Seorang Pakar dan Pelopor Pertanian Organik Indonesia, Dr. Ir. Gede Ngurah Wididana, M.Agr menegaskan, konsep memajukan pembangunan pertanian dengan eksploitasi sekarang harus dirubah, seiring kesadaran, pemahaman mencintai lingkungan, kesehatan dan hemat energi.
“Semuanya itu bermuara untuk mampu mewujudkan kehidupan yang harmonis, serasi dan hidup berdampingan satu sama lain, saling memberi dan bahagia dalam lingkaran ekosistim yang sehat dan lestari,” kata Dr. Wididana, Direktur Utama PT Songgolangit Persada dan alumnus Program Pasca Sarjana (S-2) Faculty Agriculture University of The Ryuk Okinawa, Jepang (1987-1990).
Salah seorang putra terbaik Bali itu adalah agen tunggal di Indonesia yang memproduksi dan memasarkan pupuk hayati Effective Microorganisms 4 (EM4) pertanian, EM4 peternakan, EM4 perikanan, EM4 limbah dan EM4 toilet ke seluruh Nusantara, menekankan, manusia sebagai salah satu komponen makluk hidup dalam ekosistem itu sangat bijaksana, otaknya terus berpikir untuk berkreasi agar bisa selamat dari kepunahan bangsanya.
Upaya itu dilakukan dengan kembali mencintai alam, dirinya sendiri, mencintai sesamanya, saling berbagi, membuang egonya, bukan sebagai mahluk yang paling berkuasa di muka bumi, sehingga dia bisa mengeksploitasi alam untuk menghasilkan bahan pangan, dengan tetap menjaga dan memelihara lingkungan alam sekitarnya yang lestari.
“Sektor pertanian menjadi usus kehidupan manusia, karena tanpa usus yang terisi oleh makanan, manusia mati kelaparan dan punah. Dari usus yang sehat, kuat, penuh berisi makanan bergizi, manusia menjadi sehat, damai dan sejahtera,” kata Dr. Wididana yang sukses mengembangkan pertanian organik berbasis tanaman herbal berkhasiat obat seluas tujuh hektar di Bengkel, Buleleng sebagai bahan baku memproduksi obat-obatan tradisional.

- Entri yang Ditampilkan
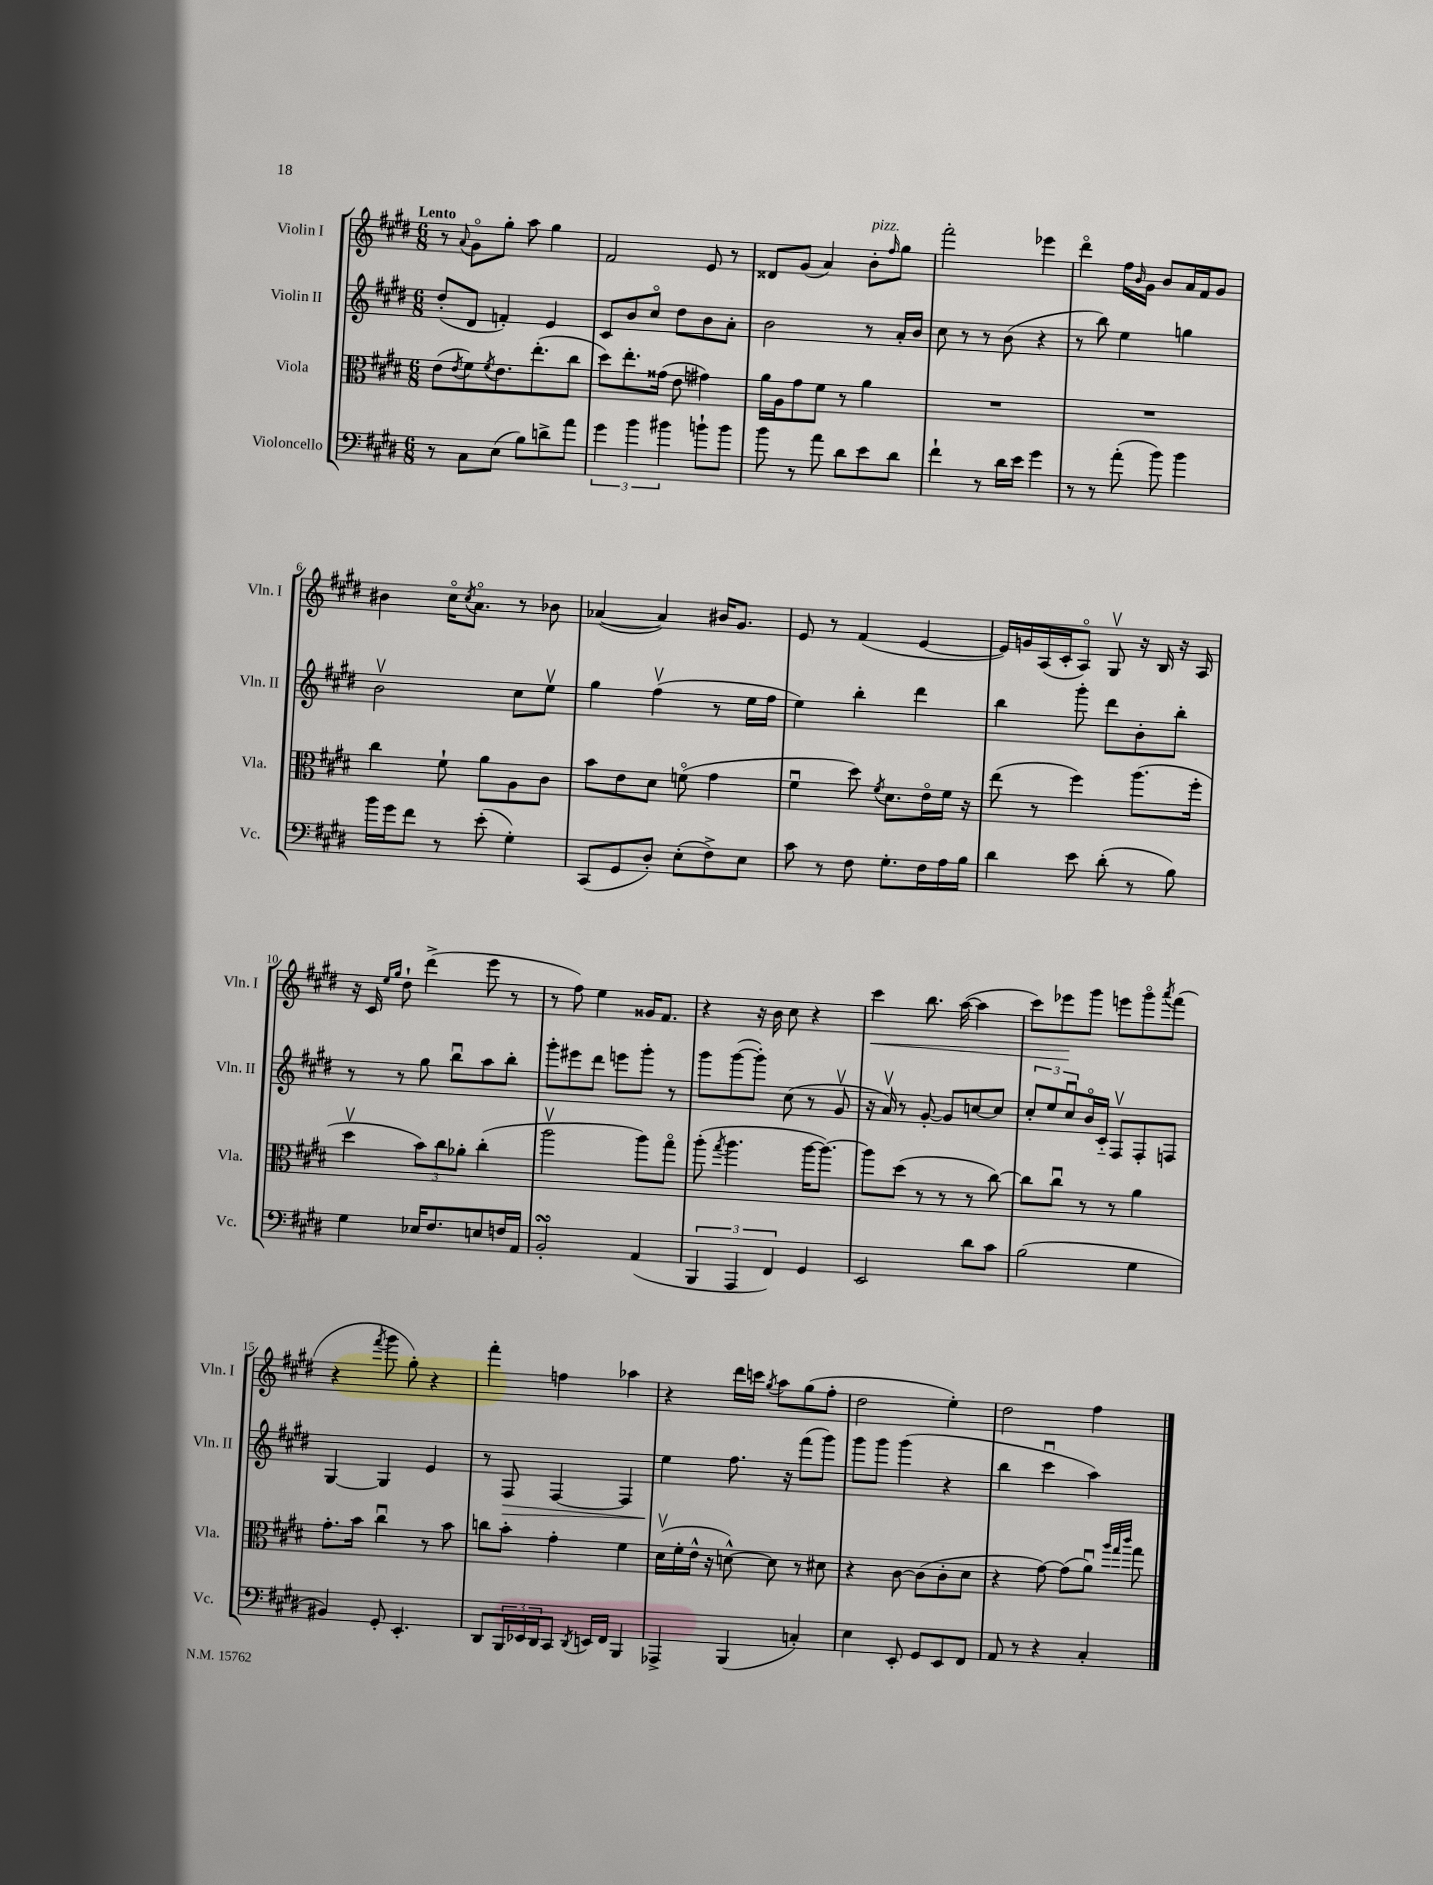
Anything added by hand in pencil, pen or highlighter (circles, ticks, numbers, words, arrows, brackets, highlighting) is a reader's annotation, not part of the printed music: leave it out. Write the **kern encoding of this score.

==

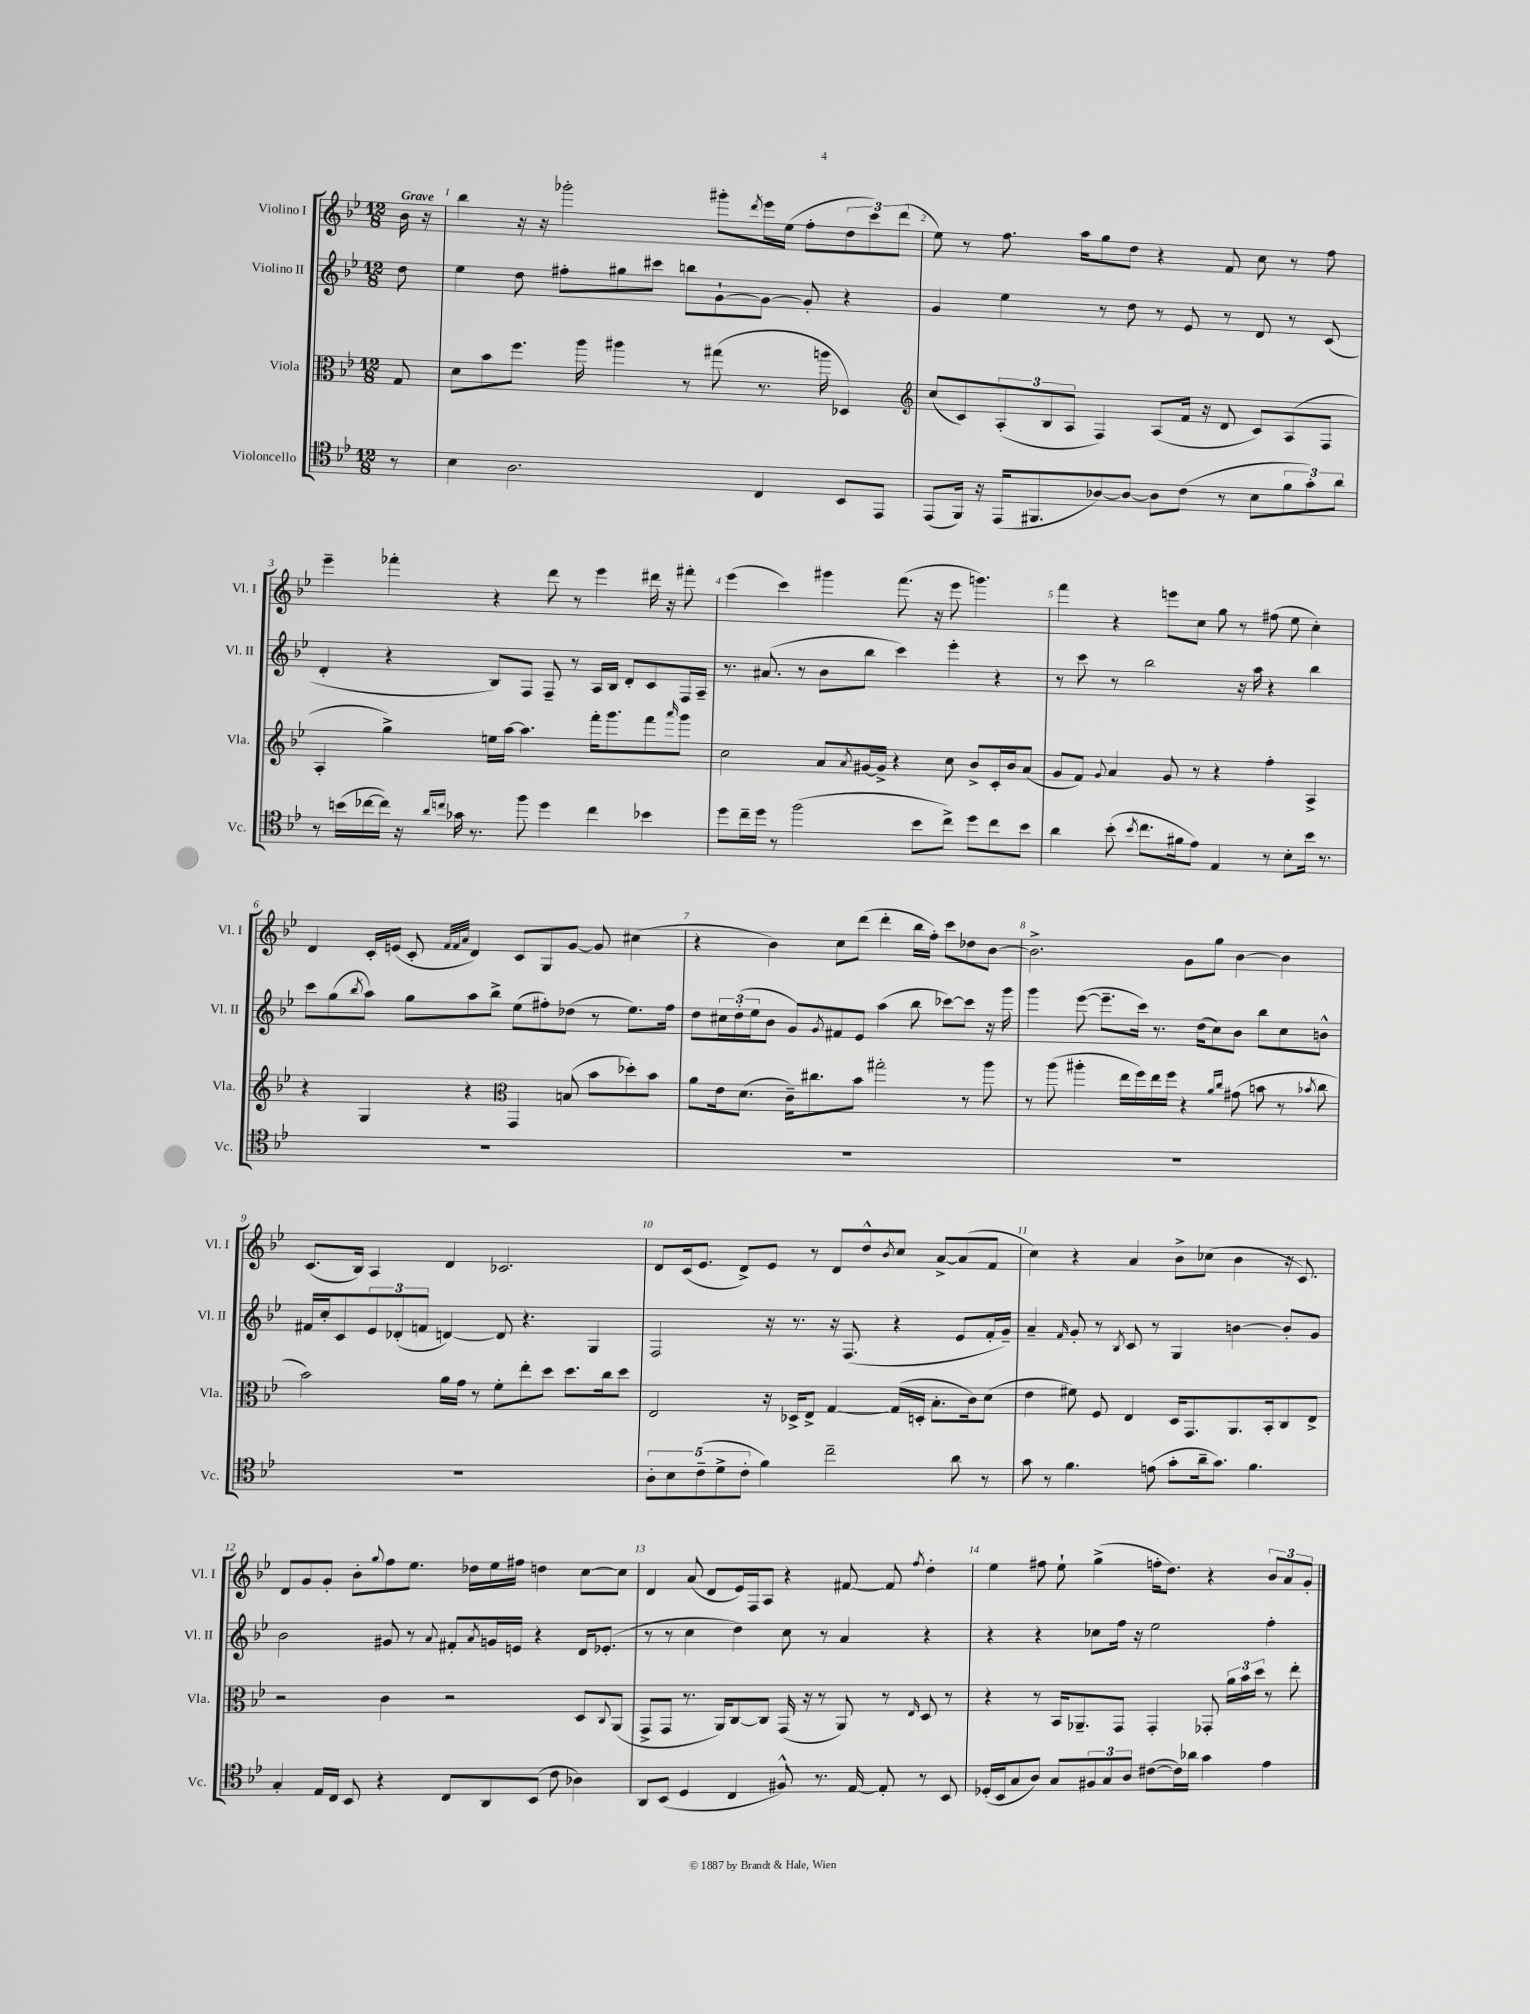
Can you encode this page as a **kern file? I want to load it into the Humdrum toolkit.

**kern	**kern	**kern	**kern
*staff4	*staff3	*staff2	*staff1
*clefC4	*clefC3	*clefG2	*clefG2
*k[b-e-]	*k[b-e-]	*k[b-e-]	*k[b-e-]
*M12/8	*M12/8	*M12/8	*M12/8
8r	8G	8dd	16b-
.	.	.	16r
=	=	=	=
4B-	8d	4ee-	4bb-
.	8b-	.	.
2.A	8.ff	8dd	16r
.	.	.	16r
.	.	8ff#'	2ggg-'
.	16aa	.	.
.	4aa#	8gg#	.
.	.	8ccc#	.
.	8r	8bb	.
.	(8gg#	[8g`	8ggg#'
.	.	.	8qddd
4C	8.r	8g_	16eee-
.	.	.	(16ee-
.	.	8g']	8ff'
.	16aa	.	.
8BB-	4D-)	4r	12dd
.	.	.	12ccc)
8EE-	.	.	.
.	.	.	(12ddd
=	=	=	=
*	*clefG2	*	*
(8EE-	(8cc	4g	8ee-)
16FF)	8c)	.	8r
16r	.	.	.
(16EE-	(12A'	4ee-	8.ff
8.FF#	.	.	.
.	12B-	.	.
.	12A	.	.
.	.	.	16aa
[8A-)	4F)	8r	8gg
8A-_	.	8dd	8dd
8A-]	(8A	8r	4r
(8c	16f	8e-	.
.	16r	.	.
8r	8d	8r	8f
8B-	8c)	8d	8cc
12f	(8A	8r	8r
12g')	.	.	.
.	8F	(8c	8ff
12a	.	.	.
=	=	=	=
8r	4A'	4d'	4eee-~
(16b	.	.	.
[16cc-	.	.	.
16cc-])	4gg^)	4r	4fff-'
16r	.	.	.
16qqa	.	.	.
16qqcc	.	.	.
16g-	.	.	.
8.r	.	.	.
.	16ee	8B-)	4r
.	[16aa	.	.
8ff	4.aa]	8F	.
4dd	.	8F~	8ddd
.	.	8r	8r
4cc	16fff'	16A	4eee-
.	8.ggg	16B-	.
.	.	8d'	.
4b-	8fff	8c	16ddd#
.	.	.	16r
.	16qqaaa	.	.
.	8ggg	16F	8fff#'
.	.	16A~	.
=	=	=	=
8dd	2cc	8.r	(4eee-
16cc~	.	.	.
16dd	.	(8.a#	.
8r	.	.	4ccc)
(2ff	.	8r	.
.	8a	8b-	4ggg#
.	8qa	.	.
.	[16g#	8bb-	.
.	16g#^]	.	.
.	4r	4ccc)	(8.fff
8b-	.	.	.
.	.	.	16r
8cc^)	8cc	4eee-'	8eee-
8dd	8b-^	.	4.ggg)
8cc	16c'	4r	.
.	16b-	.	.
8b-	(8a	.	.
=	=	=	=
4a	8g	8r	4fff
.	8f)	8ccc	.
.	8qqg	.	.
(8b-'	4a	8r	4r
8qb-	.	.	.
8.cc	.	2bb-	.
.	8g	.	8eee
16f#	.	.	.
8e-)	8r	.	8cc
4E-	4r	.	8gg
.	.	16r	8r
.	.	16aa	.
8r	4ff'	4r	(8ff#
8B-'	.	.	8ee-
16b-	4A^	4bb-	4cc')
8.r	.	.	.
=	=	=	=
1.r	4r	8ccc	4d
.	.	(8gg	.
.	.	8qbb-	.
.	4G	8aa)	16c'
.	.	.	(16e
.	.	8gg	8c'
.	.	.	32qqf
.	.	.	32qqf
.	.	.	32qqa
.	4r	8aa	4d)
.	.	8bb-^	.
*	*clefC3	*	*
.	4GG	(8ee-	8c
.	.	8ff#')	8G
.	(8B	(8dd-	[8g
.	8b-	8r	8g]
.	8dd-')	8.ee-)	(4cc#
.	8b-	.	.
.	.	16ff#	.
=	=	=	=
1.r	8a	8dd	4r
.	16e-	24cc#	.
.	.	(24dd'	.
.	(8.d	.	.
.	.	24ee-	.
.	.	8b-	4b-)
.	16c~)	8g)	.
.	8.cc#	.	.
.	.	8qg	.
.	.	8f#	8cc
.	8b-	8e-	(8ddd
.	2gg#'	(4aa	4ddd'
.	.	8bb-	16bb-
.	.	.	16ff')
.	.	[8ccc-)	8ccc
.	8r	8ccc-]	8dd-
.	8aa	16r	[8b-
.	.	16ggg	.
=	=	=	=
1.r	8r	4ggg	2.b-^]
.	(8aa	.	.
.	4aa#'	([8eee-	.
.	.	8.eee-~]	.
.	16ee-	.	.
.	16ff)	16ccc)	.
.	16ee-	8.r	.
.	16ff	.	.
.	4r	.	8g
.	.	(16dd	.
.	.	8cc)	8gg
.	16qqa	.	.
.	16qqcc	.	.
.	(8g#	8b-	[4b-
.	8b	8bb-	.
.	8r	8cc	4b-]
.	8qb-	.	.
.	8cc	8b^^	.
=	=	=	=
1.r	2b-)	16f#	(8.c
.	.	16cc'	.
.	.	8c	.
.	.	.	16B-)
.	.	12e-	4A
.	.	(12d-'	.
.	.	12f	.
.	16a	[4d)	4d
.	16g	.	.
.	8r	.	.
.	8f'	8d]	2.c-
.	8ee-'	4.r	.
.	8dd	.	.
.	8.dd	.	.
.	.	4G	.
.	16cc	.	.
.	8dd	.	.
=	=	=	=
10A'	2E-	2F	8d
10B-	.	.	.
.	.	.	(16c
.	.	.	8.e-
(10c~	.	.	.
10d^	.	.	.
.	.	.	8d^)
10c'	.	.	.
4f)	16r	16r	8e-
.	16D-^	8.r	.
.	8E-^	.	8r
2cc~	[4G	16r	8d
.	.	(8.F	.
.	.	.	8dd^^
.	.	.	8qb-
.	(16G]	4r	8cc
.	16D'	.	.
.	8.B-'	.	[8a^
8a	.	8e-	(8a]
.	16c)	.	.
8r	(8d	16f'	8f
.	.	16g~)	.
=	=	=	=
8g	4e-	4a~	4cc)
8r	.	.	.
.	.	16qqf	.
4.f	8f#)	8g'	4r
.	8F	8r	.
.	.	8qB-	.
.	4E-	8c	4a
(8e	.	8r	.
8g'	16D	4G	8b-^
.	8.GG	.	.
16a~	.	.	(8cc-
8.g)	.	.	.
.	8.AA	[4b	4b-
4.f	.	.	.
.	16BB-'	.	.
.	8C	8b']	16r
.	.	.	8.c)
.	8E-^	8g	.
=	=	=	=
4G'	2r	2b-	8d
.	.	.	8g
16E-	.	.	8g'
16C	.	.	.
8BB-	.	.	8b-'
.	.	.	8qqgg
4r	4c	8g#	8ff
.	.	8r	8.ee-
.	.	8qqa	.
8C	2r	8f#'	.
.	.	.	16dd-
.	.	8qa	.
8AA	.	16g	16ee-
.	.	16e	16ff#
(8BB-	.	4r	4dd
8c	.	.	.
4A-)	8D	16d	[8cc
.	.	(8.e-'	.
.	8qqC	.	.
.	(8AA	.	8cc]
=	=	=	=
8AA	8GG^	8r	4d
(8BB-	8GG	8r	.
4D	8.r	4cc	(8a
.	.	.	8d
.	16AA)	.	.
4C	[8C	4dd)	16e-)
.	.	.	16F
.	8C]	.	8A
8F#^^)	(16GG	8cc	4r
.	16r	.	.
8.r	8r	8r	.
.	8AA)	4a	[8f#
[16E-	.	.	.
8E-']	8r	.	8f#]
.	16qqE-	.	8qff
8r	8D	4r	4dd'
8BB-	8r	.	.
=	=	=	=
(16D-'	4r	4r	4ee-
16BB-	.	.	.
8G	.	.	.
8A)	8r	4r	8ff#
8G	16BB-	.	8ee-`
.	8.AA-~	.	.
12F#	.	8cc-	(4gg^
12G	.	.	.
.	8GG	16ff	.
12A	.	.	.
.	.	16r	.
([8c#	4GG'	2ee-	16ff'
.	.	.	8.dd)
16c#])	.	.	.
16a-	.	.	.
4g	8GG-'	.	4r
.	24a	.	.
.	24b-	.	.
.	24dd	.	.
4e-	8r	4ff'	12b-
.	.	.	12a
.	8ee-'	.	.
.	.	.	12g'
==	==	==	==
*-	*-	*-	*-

- Petunjuk dan Ketentuan
Teruskan tulisan tentang pandangan Dr. Wididana mengenai pertanian organik, dimulai tepat setelah kalimat terakhirnya.

- Jawaban Tugas
Ia menjelaskan, sejarah perang dan penjajahan di atas bumi berawal dari perebutan sumber daya alam, salah satunya adalah perebutan bahan makanan, melalui penjajahan. Perebutan dan perluasan lahan untuk pertanian, perkebunan, dan eksploitasi sumber daya manusia, dengan kerja paksa untuk menanam tanaman tertentu, serta membuat agar petani tetap miskin, untuk mendapatkan buruh murah.
Sejarah penjajahan tersebut berlangsung sampai sekarang jejaknya dalam bentuk penjajahan baru, dengan menguasai perkebunan, hutan, pertanian luas oleh perusahaan multi nasional di negara negara miskin, untuk memproduksi bahan pangan, seperti jagung, kentang, kedelai, gandum, kelapa sawit, karet, dan kapas di berbagai negara. Hal itu dilakukan dengan mengeksploitasi alam, sekaligus meninggalkan kerusakan alam, akibat pencemaran lingkungan, kerusakanlingkungan, dan merusak kesehatan masyarakat.
“Belajar dari kesalahan eksploitasi alam dengan teknologi kimia, penguasaan kapital dalam pertanian, eksploitasi tanah dan bibit, penggunaan pupuk kimia dan pestisida berlebih, membuat produk pertanian berbiaya tinggi, masyarakat modern dipaksa dengan iklan untuk mengkonsumsi hasil eksploitasi produksi tanaman pangan, seperti jagung, kentang, kedelae, yang mereka tidak tahu dimana dan bagaimana proses produksinya, apakah menyehatkan atau menyakitkan, tapi rasanya enak, karena memakai bahan perasa, tahan lama karena memakai bahan pengawet,” tutur Dr. Wididana.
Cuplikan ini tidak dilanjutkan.